La suppression de la taxe professionnelle ne devrait pas avoir d'effets sur les particuliers avant 2012 puisque jusque là, l'État promet de compenser le manque à gagner des collectivités locales. Mais au-delà ? Les dépenses des dites collectivités, qui ont beaucoup embauché et titularisé du personnel — et emprunté — au cours des dernières années, sont très peu élastiques à la baisse : le prélèvement dont seront allégées les entreprises sera transféré vers les ménages redevables de la taxe foncière et de la taxe d'habitation. Alors que la moitié des foyers français est exonérée de l'impôt sur le revenu, presque tous payent la taxe d'habitation et tous les propriétaires, grands et petits, soit 70 % des ménages, payent l'impôt foncier. Parmi ces derniers beaucoup de petits revenus : salariés ayant acheté leur maison à crédit, retraités à qui leur maigre retraite ne permet plus de payer les charges d'une maison pour l'acquisition de laquelle ils se sont privés toute leur vie.
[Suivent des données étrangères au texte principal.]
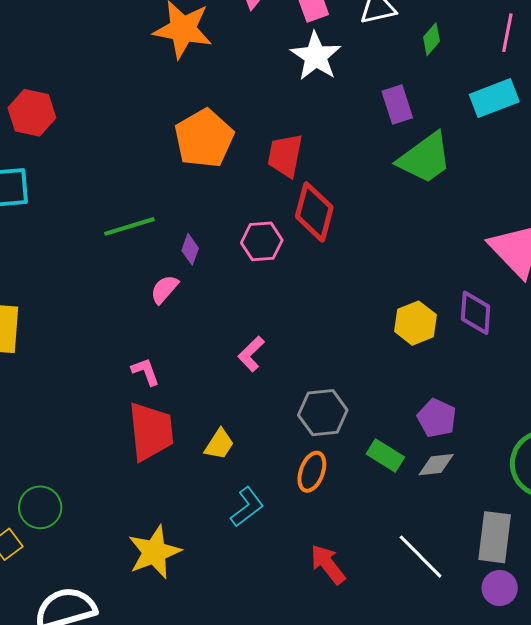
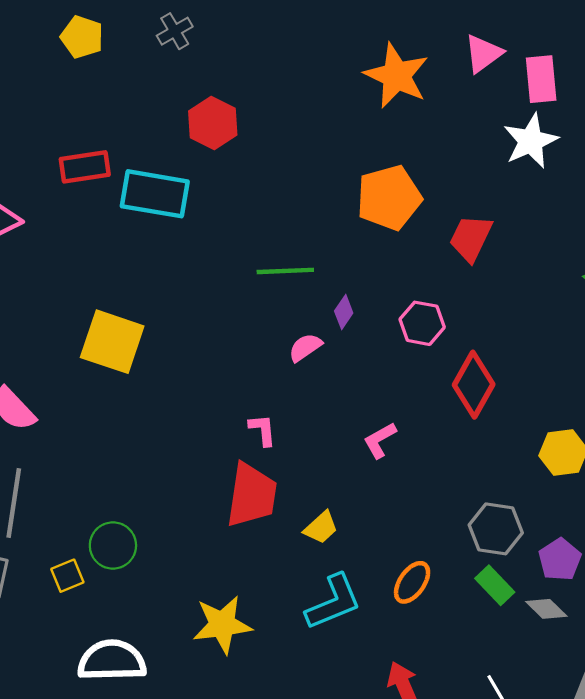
red diamond: (314, 212) -> (474, 385), moved
gray hexagon: (323, 413) -> (496, 529), moved
gray diamond: (436, 465) -> (546, 609), turned 36
cyan L-shape: (247, 507) -> (333, 602), size x1.4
L'alourdissement extravagant de ces impôts dans une partie des communes — des départements et des régions — au cours des dernières années ( résultat d'une décentralisation débridée) fait que beaucoup de propriétaires payent l'équivalent d'un loyer en taxes et que certains , essoufflés, déménagent dans un logement plus petit ou une commune moins imposée. Il est notoire que c'est dans cette catégorie d'impôts que les difficultés de recouvrement sont les plus grandes.
Comme l'impôt sur les portes et fenêtres — ancêtre de la taxe d'habitation — instauré par l'Assemblée constituante en 1790 avait eu au XIXe siècle l'effet désastreux de pousser les Français à construire avec des ouvertures les plus petites possible, le poids des impôts locaux pousse aujourd'hui les Français à habiter de plus en plus petit.
Témoins amers des effets bénéfiques du bouclier fiscal pour les uns, du RSA (qu'il est question d'étendre aux moins de 25 ans) pour les autres, les petits salariés se diront sans doute que malgré les belles envolées tendant à réhabiliter le travail, ils continueront d'être les oubliés d'une République ploutocratique et compassionnelle mais de plus en plus dure à ceux qui triment.